Pro Tips for Power Users

Tip 1 – Version Control Your Boards: Store the JSON export of each board in a Git repository. Treat diagrams as code: commit changes, create pull requests, and review them alongside feature changes. This creates a single source of truth for architecture decisions.
Tip 2 – Use the “Laser Pointer” Mode: During live demos, switch to the laser pointer tool (press L) to highlight elements without adding permanent strokes. It’s perfect for guiding remote audiences through complex flowcharts.
Tip 3 – Automate Export on Save: Hook into the onChange callback to trigger an asynchronous export to your object storage (e.g., S3) every time the board state changes.
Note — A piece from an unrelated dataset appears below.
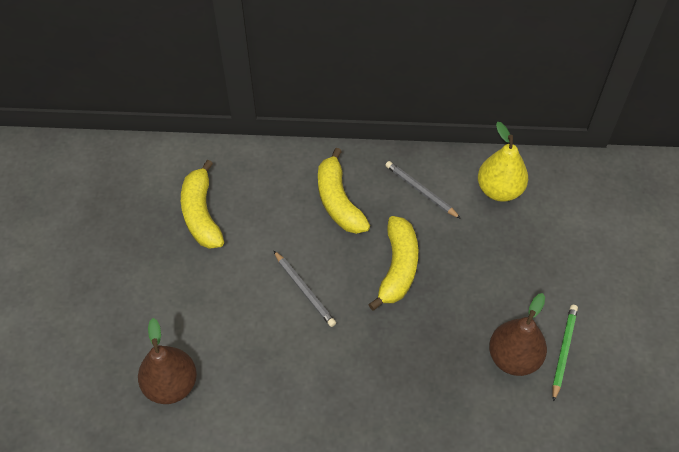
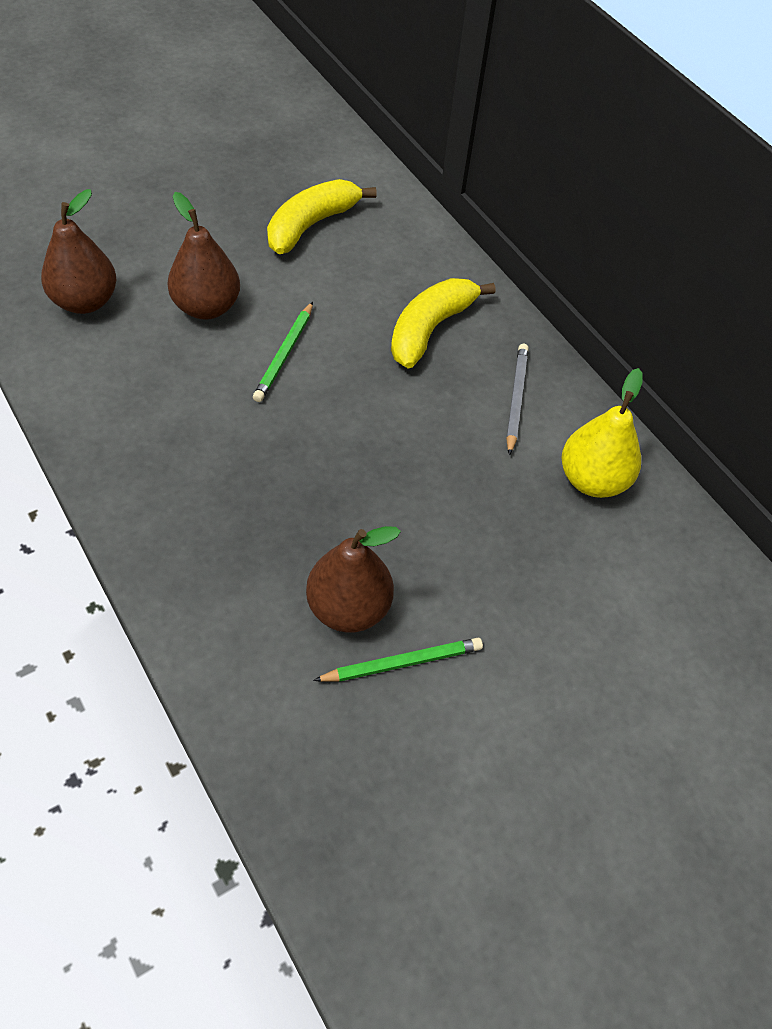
camera: 50 degrees right, 0 degrees up
(231, 313) = (206, 307): none -> brown pear
(304, 290) = (284, 354): grey pencil -> green pencil
(397, 268) = (385, 426): yellow banana -> none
This provides an up‑to‑date backup without manual effort.

Conclusion

Excalidraw’s blend of simplicity, extensibility, and real‑time collaboration makes it an ideal virtual whiteboard for technical teams. Whether you’re sketching a quick API contract, documenting a microservice topology, or embedding live diagrams into your docs, Excalidraw offers a low‑friction, open‑source solution that scales with your workflow. By leveraging its API, self‑hosted deployments, and community plugins, you can turn a blank canvas into a living artifact that evolves alongside your codebase.